= Australis Aquaculture =

American seafood company

Australis Aquaculture, LLC is a producer and marketer of ocean-farmed barramundi, headquartered in Greenfield, Massachusetts, which is solely focused on offshore aquaculture, and operates its own barramundi farm in Vietnam. Australis is widely considered responsible for popularizing barramundi in North America.

==History==
Australis co-founder and CEO Josh Goldman first began experimenting with closed-containment aquaculture in the 1980s while a student at Hampshire College. After graduating, he founded one of the first commercial aquaponics farms, and spend the next fifteen years commercializing closed containment-farming technology as an entrepreneur and consultant. In the early 2000s, Goldman spent three years prospecting for new types of fish to farm and was introduced to barramundi by an Australian entrepreneur. After testing over 30 species of fish in order to determine which was optimal for aquaculture, Goldman chose barramundi because of its low environmental impact, ability to reliably breed in captivity, appealing taste and exceptional nutritional value.

The company was founded in 2004 in Turners Falls, Massachusetts, where it first began producing barramundi using recirculating aquaculture system technology in Western Massachusetts.

Although Australis was able to raise barramundi successfully, one of the largest challenges the company faced was popularizing a relatively unknown fish in the American market. Goldman said: “We were reaching out and building relationships with top chefs who were passionate about sustainability, dietitians who were trying to get people to eat more fish (but often worried about contaminants), and environmentalists whose mission was to protect the oceans.”

In 2004, Australis Aquaculture established its first barramundi farm in Turner Falls, Massachusetts. In 2007, the company expanded its production into Van Phong Bay, in central Vietnam. In September 2018, Australis sold one of its US farms to Great Falls Aquaculture.

==Activities==
Australis used Recirculating Aquaculture Systems (RAS) technology in its land-based Turner Falls, MA facility to raise barramundi. Australis’ Vietnamese operation uses a combination of on-shore closed containment tanks with off-shore ocean pens.

Australis harvests and processes their fish, selling under its The Better Fish and Clean Harvest brands, as well as private labels.
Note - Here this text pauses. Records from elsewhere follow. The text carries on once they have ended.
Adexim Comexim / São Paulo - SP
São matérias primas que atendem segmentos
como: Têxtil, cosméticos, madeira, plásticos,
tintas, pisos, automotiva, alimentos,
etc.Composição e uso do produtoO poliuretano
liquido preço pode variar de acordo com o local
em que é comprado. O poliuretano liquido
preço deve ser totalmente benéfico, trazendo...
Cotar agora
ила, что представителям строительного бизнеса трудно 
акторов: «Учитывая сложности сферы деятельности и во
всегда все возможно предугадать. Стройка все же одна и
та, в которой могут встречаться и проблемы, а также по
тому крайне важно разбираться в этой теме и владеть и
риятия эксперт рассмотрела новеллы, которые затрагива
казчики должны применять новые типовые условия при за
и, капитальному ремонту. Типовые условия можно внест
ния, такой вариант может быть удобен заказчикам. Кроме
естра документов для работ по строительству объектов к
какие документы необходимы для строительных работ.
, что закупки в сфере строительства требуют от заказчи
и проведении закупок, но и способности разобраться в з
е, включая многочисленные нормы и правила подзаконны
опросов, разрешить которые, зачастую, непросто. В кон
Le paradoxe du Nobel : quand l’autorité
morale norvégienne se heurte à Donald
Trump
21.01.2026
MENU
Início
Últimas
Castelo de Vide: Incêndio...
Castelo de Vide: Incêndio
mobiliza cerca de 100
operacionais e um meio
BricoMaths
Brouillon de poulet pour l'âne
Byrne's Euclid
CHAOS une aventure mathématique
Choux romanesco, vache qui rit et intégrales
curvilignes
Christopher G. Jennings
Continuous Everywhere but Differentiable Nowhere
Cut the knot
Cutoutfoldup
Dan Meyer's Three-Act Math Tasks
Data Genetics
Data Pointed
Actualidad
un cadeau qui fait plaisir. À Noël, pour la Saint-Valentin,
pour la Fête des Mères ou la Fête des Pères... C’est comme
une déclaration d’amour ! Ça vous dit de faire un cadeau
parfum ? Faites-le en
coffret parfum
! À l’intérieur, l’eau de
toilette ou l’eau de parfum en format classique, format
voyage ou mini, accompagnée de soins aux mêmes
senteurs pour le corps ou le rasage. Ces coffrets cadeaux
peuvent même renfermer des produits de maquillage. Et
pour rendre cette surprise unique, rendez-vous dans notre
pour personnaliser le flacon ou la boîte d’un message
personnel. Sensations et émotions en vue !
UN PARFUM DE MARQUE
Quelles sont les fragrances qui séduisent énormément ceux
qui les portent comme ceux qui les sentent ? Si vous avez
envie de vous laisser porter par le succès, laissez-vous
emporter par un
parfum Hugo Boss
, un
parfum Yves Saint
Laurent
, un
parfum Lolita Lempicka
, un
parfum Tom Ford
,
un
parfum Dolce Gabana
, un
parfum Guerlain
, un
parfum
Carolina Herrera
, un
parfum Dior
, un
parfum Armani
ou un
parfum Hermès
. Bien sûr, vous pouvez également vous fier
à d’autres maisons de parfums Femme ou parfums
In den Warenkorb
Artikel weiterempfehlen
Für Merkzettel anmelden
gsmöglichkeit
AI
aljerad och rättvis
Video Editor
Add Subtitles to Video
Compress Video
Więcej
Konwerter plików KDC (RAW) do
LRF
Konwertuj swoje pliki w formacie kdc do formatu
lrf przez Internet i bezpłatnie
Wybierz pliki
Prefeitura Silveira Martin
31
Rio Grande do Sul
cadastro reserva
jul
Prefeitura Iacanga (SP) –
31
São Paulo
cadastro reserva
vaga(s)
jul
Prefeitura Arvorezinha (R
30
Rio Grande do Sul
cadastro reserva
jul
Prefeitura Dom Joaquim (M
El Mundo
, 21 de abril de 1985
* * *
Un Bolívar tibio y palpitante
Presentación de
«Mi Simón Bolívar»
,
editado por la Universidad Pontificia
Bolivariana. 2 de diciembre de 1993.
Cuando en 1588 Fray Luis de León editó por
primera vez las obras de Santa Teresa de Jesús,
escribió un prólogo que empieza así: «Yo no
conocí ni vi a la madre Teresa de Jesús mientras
The company’s Vietnamese operations produce primary flash frozen filets and portions which are sold to foodservice distributors and prominent retailers, including the restaurant French Laundry, which first carried Australis Barramundi in 2008, Whole Foods and HelloFresh.

==Environmental impact==
Part of the barramundi’s sustainability comes from the fact that it can be raised on a predominantly plant-based protein diet without sacrificing the nutritional benefits of the product. According to The Atlantic, “they have the rare ability to transform vegetarian feed into sought-after omega-3 fatty acids. Salmon require as much as three pounds of fish-based feed to put on a pound of meat. Goldman’s barramundi need only half a pound, the bulk of which is made from scraps from a herring processing plant.”

The founder Josh Goldman also launched the venture Greener Grazing he launched to develop Asparagopsis cultures to feed livestock and significantly reduce the associated methane gas emissions. Australis Aquaculture is a longtime partner of the seafood sustainable program Ocean Wise.